Mount Stewart stately house lies ten miles from Northern Ireland’s capital city Belfast. The estate has been home to the Londonderry family since the 18th Century. Today the property is owned by the National Trust. The histories and heritage of the estate are the focus of the ‘BeHere’ research project, led by our one of our new Community Innovation Practitioners, Lisa Rea Currie (Queens University Belfast). Her new research explores how creativity can help build stronger connections between communities in Northern Ireland and its heritage sites to enable and promote inclusion and belonging.
The Mount Stewart estate contains historical markers that frame key moments in Northern Irish history, from the Great Famine of the 1800s, to the sectarian Troubles of the 1970s and the long-term impact of English colonial rule. The BeHere project asks fundamental questions about heritage, its ownership and narratives, such as who is included and excluded from heritage spaces? How does Mount Stewart highlight issues of belonging and inequality through the centuries? What considerations are at the forefront when it comes to accessibility to the property?


Significantly, Lisa is co-leading the research with the National Trust as R&D partners. In doing so, her R&D is helping to develop the capacity and capability of the National Trust as an independent research organisation. Together, their joint research will be co-delivered with a range of community organisations, including Arts Ekta, The Link family and community centre in Newtownards and Kilcooley Women’s Centre in nearby Bangor.
In October 2025, the AHRC Creative Communities team visited the project to learn more about the place and people being activated by its inclusive innovation investments.

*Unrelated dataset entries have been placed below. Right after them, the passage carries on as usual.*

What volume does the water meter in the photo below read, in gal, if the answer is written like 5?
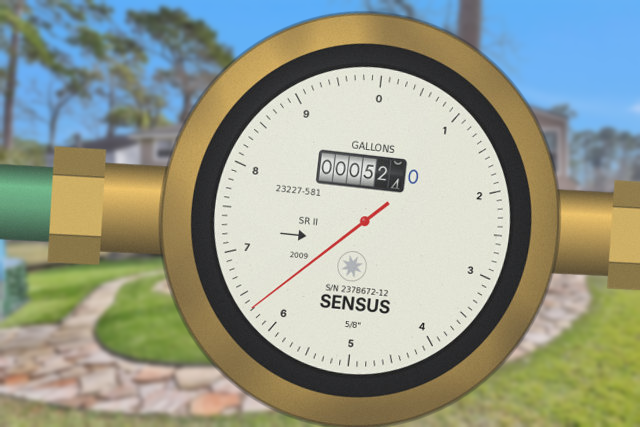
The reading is 5236.3
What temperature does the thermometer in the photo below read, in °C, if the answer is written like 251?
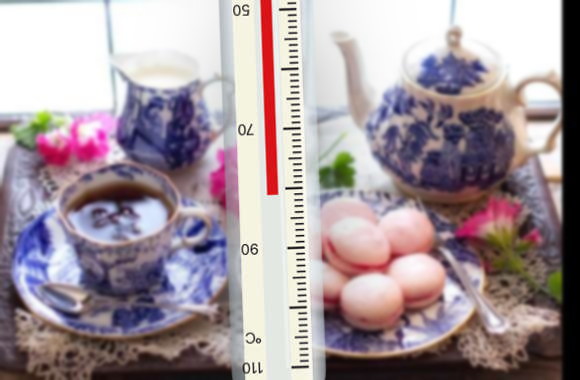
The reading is 81
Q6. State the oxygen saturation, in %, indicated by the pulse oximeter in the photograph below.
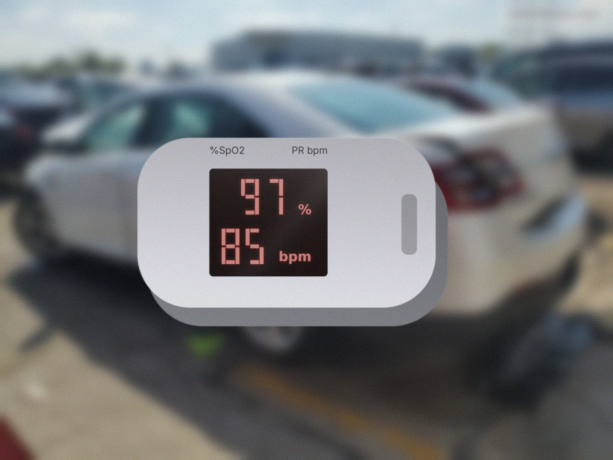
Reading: 97 %
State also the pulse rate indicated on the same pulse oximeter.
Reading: 85 bpm
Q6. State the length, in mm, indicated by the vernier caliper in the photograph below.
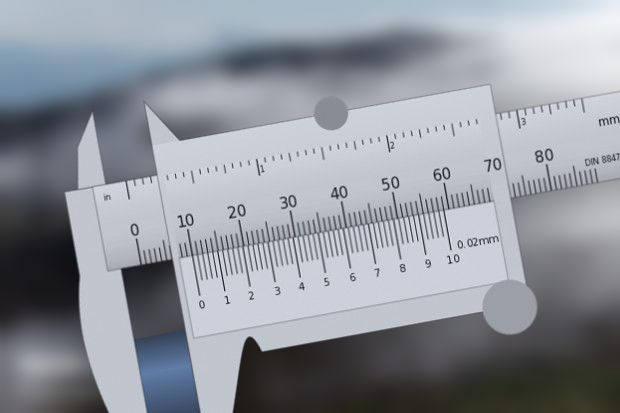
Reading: 10.0 mm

Dr Nisha Tandon is CEO of Arts Ekta, an award-winning social enterprise in central Belfast that promotes cultural diversity in Ireland. Nisha showed us how research relationships had grown over time through Historic Houses, Global Crossroads, a project that reimagined historic properties as inclusive global crossroads. CIP Lisa will collaborate with Nisha and Arts Ekta, to produce a co-created programme of creative activities inspired by the collections and sense of place at Mount Stewart, including its extensive gardens that have been nominated as a UNESCO world heritage site.
At Mount Stewart estate, we learned from community and volunteer manager and ‘BeHere’ project lead, Garret O’Fachtna and property curator, Rachel Brady about the inclusion work already being undertaken by the National Trust. The CIP award will help widen access to members of the public who might not otherwise visit, or even know about, Mount Stewart.
The opening visit offered a valuable introduction to the aims and vision of the ‘Be Here’ CIP project and its core research aims to unlock community heritage to enhance belonging, break down barriers to opportunity and address regional inequalities in the devolved context of Northern Ireland. As the research develops, Lisa and the National Trust will be capturing key learnings and experiences of co-creation and inclusive innovation in an episode of our podcast series, as well as a community case study and a policy paper on inclusive heritage for the NI Assembly.